**Problem to work on**
Please copy out every one of the lines below word for word, omitting the pictures.

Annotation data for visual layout
>>>

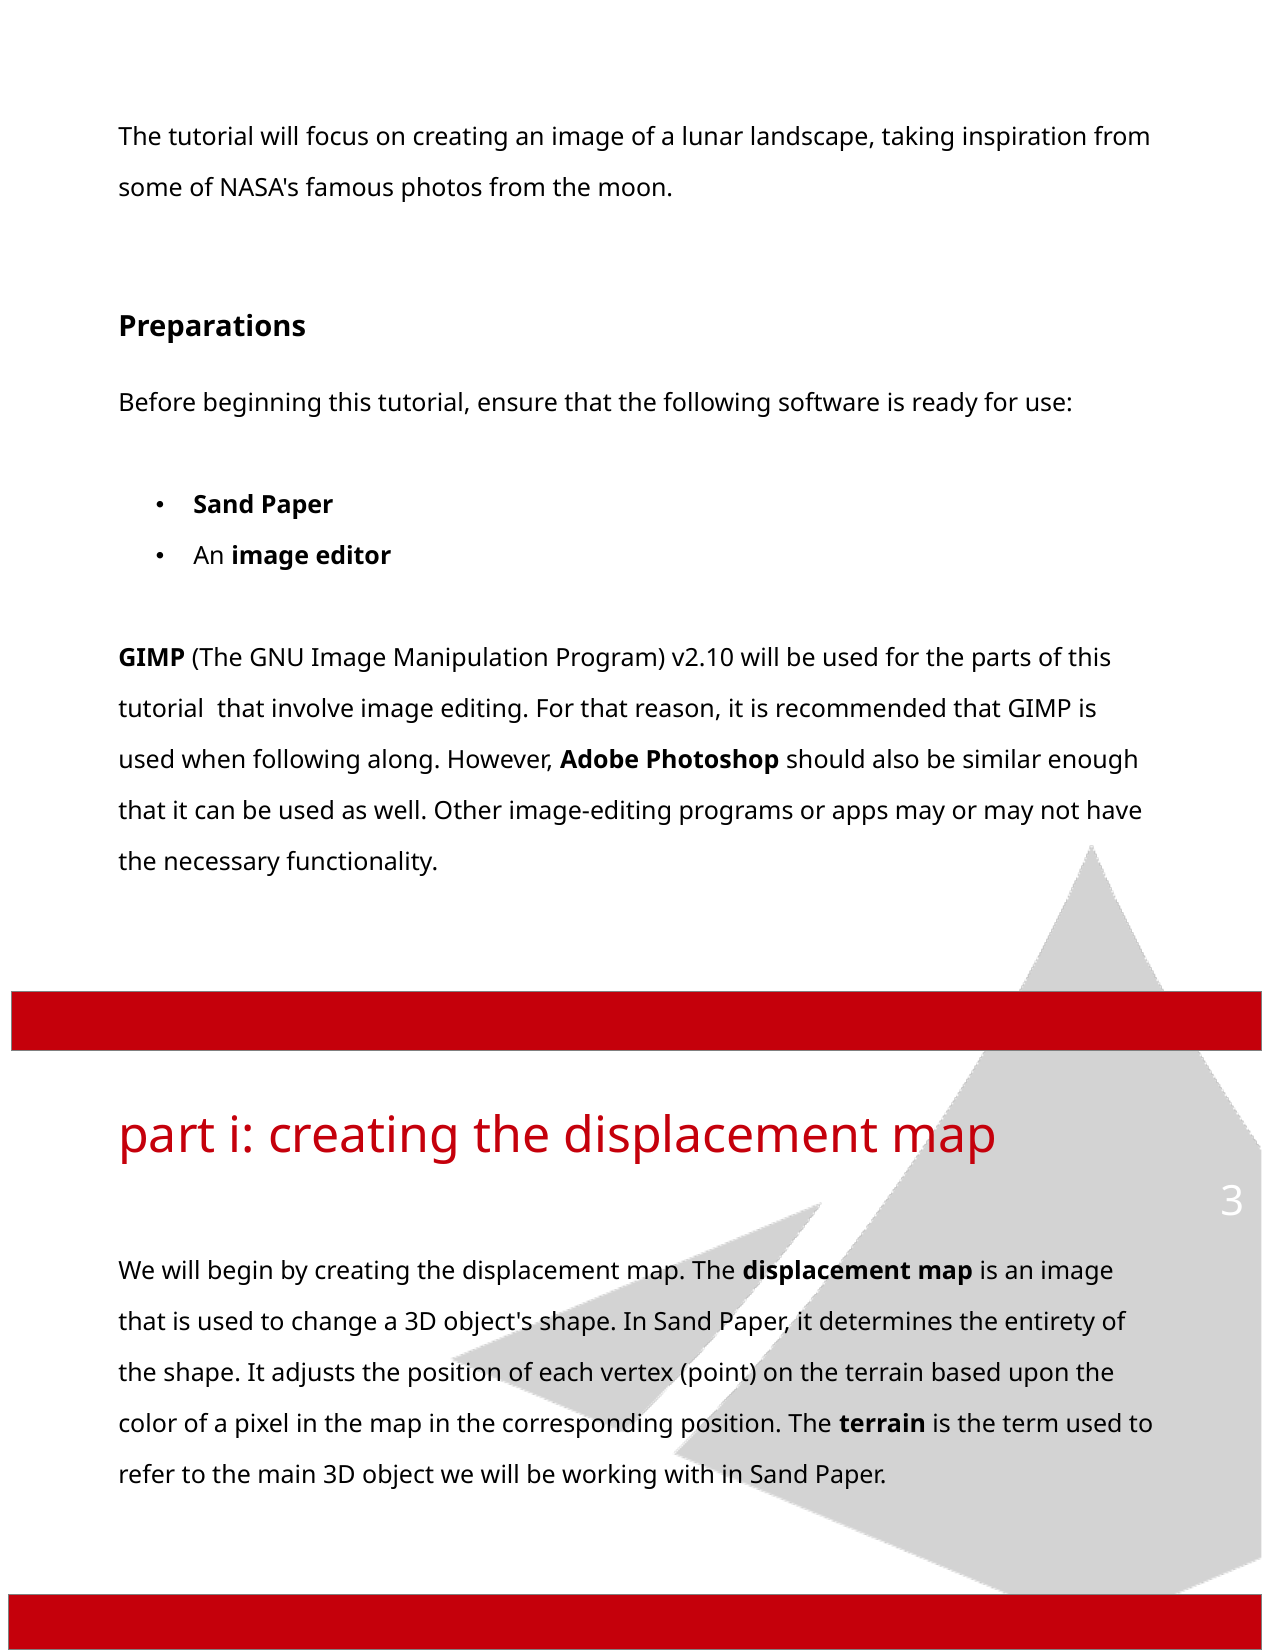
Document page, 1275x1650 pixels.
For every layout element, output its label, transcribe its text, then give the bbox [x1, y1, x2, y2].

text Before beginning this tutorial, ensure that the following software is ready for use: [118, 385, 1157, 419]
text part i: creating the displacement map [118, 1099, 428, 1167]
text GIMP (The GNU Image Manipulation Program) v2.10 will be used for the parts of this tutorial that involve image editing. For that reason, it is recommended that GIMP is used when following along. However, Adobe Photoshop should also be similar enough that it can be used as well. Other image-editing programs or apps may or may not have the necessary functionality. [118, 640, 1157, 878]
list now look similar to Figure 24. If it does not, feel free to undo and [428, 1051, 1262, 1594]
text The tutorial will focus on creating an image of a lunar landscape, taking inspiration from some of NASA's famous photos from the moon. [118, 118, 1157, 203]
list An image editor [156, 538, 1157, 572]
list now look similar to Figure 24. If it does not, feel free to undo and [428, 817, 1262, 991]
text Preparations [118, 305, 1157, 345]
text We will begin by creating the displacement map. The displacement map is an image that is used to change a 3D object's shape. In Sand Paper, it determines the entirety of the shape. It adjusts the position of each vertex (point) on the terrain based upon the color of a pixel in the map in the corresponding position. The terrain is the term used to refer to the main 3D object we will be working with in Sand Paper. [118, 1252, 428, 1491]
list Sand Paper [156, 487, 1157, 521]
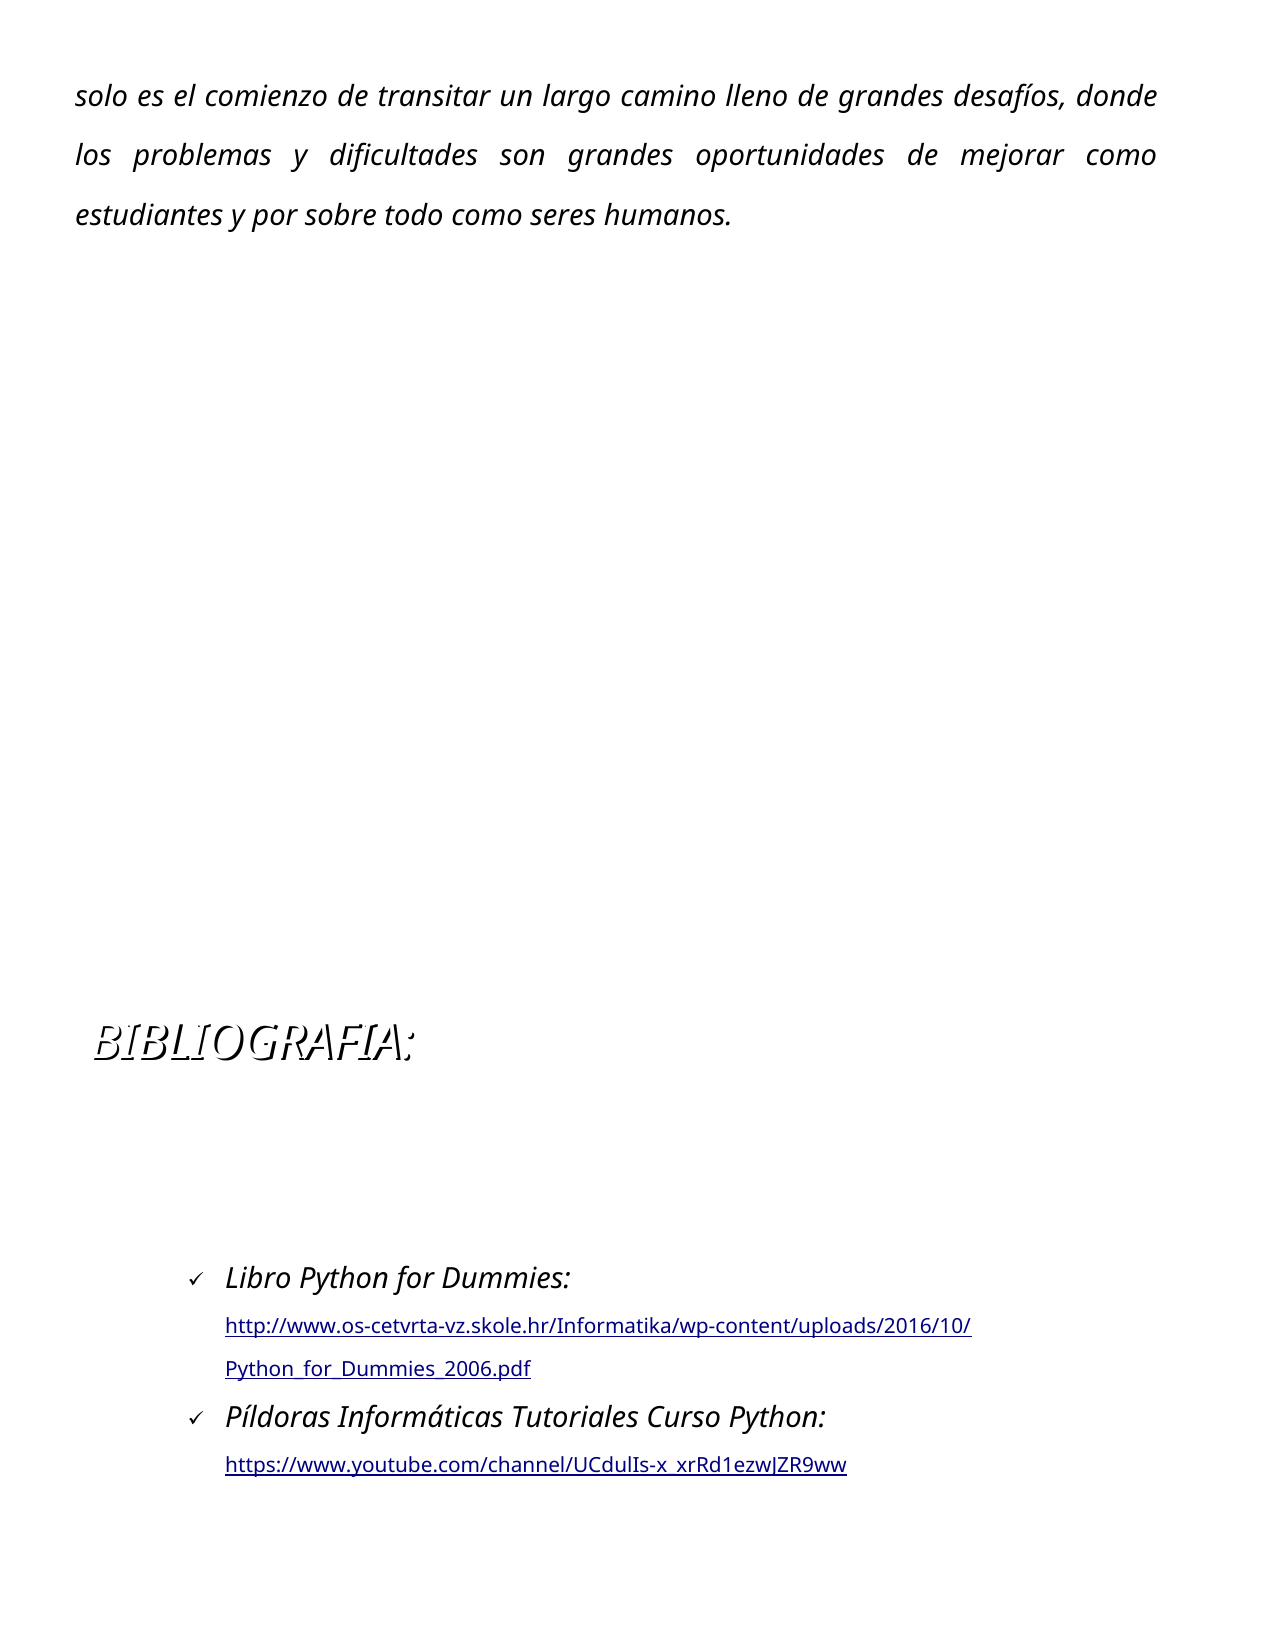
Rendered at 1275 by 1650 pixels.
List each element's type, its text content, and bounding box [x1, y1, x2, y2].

<<<

**Task response**
Document page, 1275x1650 pixels.
For every layout element, output its label, transcribe its text, then give the bbox [x1, y1, x2, y2].

text Before beginning this tutorial, ensure that the following software is ready for use: [118, 385, 1157, 419]
text part i: creating the displacement map [118, 1099, 428, 1167]
text GIMP (The GNU Image Manipulation Program) v2.10 will be used for the parts of this tutorial that involve image editing. For that reason, it is recommended that GIMP is used when following along. However, Adobe Photoshop should also be similar enough that it can be used as well. Other image-editing programs or apps may or may not have the necessary functionality. [118, 640, 1157, 878]
list now look similar to Figure 24. If it does not, feel free to undo and [428, 1051, 1262, 1594]
text The tutorial will focus on creating an image of a lunar landscape, taking inspiration from some of NASA's famous photos from the moon. [118, 118, 1157, 203]
list An image editor [156, 538, 1157, 572]
list now look similar to Figure 24. If it does not, feel free to undo and [428, 817, 1262, 991]
text Preparations [118, 305, 1157, 345]
text We will begin by creating the displacement map. The displacement map is an image that is used to change a 3D object's shape. In Sand Paper, it determines the entirety of the shape. It adjusts the position of each vertex (point) on the terrain based upon the color of a pixel in the map in the corresponding position. The terrain is the term used to refer to the main 3D object we will be working with in Sand Paper. [118, 1252, 428, 1491]
list Sand Paper [156, 487, 1157, 521]
Rendered at 1275 by 1650 pixels.
List each element's type, its text content, and bounding box [x1, y1, x2, y2].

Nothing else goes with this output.